In a public hearing for testimony on the federal health insurance exchanges and standardized benefits for primary health care, which includes birth control options as benign as birth control pills, no women were allowed to testify at the hearing. It certainly is curious that those who are actually capable of pregnancy are excluded from the hearing. This refusal was despite vigorous opposition by female congresswomen. I actually listened to the hearing in order to believe it. And the woman they refused to allow to testify about the insurance exchange’s proposed standardized women’s health care was a college student. Yah, that is just what we want to discourage in this country, a woman with an education using prudence in reproductive matters.

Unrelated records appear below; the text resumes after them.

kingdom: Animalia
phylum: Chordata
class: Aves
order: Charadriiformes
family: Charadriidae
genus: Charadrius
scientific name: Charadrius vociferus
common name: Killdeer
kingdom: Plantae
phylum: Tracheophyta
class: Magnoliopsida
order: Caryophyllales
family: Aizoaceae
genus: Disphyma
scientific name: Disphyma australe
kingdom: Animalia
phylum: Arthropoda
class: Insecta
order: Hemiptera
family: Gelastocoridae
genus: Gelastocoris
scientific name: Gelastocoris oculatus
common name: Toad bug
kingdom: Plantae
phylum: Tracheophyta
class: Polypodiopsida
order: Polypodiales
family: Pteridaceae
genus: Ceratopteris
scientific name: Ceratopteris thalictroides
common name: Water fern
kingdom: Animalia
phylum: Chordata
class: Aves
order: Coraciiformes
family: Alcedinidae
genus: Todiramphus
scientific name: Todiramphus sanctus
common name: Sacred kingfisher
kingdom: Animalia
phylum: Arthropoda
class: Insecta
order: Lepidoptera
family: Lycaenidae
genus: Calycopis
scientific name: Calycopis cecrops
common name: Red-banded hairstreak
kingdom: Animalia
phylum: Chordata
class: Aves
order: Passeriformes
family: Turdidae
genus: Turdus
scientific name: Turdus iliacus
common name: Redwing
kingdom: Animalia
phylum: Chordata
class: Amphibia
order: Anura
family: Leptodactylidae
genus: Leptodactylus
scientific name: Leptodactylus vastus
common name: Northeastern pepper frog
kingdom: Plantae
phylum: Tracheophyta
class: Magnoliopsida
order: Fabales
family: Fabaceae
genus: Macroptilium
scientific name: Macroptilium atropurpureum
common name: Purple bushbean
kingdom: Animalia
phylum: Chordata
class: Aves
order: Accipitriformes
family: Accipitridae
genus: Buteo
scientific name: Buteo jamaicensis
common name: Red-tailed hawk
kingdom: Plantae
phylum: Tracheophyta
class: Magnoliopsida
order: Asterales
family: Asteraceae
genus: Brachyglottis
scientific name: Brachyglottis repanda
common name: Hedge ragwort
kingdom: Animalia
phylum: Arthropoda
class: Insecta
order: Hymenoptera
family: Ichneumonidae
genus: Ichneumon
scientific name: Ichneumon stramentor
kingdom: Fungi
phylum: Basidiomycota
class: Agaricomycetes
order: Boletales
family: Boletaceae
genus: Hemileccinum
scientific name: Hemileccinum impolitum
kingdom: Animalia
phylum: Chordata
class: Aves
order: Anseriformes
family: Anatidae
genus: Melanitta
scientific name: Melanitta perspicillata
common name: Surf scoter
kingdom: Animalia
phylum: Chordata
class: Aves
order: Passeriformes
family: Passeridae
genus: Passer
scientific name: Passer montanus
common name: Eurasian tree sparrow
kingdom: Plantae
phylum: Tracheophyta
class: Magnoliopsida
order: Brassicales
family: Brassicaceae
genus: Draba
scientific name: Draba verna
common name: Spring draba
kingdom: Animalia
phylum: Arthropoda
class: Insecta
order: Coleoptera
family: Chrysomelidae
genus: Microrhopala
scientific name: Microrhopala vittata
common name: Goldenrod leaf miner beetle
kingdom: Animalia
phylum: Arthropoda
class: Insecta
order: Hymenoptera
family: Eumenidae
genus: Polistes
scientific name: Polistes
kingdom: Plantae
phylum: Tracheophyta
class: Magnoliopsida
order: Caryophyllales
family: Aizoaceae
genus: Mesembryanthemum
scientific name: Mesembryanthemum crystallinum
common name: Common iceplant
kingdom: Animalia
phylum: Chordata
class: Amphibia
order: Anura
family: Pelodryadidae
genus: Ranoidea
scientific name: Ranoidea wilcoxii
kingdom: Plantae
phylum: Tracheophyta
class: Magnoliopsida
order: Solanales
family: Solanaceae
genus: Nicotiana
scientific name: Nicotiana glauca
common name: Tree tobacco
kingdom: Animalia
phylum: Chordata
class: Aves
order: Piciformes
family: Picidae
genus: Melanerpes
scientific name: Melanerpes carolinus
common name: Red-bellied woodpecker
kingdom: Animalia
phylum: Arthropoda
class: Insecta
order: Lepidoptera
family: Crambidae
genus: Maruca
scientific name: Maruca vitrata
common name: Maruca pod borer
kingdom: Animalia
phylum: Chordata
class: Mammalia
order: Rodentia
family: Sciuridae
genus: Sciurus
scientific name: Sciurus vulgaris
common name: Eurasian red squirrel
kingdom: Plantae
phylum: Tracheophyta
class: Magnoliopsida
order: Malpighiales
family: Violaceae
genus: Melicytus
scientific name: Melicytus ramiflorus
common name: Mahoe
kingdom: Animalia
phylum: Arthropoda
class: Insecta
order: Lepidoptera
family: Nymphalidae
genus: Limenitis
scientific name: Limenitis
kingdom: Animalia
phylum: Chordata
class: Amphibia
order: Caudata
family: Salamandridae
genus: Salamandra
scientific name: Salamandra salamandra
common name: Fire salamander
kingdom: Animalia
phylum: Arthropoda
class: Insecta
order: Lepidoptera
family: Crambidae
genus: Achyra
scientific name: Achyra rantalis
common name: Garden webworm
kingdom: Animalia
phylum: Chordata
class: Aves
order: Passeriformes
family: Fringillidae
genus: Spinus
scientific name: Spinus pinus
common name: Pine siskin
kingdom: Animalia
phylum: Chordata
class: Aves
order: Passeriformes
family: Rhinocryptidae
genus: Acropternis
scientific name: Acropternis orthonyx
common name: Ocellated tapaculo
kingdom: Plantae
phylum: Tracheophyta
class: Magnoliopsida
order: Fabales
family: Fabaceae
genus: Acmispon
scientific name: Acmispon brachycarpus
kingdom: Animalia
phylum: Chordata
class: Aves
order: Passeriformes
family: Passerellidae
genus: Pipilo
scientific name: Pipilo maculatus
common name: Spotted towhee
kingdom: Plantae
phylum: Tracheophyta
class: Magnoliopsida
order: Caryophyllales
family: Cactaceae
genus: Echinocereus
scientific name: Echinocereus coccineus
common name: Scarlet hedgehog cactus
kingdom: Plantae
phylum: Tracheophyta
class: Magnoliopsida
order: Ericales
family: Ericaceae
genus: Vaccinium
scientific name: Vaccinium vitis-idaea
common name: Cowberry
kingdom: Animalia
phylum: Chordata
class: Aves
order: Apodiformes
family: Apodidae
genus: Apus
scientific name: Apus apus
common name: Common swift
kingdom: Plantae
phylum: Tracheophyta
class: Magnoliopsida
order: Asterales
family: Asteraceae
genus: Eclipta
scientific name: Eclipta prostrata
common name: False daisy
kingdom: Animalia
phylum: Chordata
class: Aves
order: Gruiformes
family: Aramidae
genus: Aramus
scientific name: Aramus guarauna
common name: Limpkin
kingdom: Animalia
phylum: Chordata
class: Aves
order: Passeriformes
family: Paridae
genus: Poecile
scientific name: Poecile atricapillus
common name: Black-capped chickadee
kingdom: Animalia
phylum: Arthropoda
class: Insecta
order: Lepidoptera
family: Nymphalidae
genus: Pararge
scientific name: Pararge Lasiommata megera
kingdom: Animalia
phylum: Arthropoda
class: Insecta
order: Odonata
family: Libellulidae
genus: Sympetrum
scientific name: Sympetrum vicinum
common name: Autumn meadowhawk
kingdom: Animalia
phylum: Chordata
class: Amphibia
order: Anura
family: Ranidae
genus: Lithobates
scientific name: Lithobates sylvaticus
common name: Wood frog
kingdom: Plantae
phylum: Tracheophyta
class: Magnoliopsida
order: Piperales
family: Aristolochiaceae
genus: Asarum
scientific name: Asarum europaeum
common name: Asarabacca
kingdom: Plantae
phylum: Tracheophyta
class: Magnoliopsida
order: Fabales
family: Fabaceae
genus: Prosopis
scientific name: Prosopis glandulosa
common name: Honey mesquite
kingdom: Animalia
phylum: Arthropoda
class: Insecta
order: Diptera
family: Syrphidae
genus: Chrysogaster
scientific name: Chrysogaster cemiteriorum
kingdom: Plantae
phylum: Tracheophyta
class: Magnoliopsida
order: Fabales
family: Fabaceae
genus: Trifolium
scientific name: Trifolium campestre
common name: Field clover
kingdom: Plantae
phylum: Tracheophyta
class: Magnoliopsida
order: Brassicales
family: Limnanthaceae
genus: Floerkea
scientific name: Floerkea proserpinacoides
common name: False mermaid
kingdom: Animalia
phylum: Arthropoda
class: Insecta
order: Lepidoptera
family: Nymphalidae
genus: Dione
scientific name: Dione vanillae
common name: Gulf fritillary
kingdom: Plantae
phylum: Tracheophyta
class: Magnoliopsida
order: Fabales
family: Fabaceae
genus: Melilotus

And if that isn’t enough to befuddle a rational thinker, the reason the committee chairman gave for denying any woman the right to speak was because the meeting was about voting and safe guarding conscience in decision making. Interesting, I wasn’t aware that women lacked conscience, especially when you look at the violent crime statistics. But then again I guess these boys have turned their eyes away from those statistics. One wonders if they also were party to the move to redefine rape of an unconscious woman as a noncriminal event. If this is a matter of conscience, one wonders about theirs.

We are constantly assailed with Republican blather about fighting against big government, yet they seek to prevent birth control services from being covered on private insurance plans. As I have previously reported, several states already have enacted laws which prevent even private insurance plans from covering birth control services. Here are the members of this hall of shame: Kentucky, Missouri, Oklahoma, Idaho, and North Dakota. According to a 2003 Kaiser Foundation survey on contraceptive care, 87% of private employers provided coverage for birth control services, including abortion. So despite the anti-big-government talks, this smacks of big brother to me, or is it daddy?

For more straight talk on health care attend the Northwest Women’s Show on March 2nd, as the healthpolicymaven™ will present findings from her book, Unraveling U.S. Healthcare with my conscience intact.

1 comment:

Anonymous said...

This frightens me. From a purely practical standpoint the loss of coverage for birth control has huge financial and societal costs especially to the working poor. Some of us may be OK with the added cost of $50 per month for birth control but what about those that make $9 or $10 per hour. These are the women who need to be sure they are not having unwanted children.



The healthcare debate has opened the door for conservatives and others with a different agenda to try to make their personal beliefs political policy. I thought this was a free country, including for women.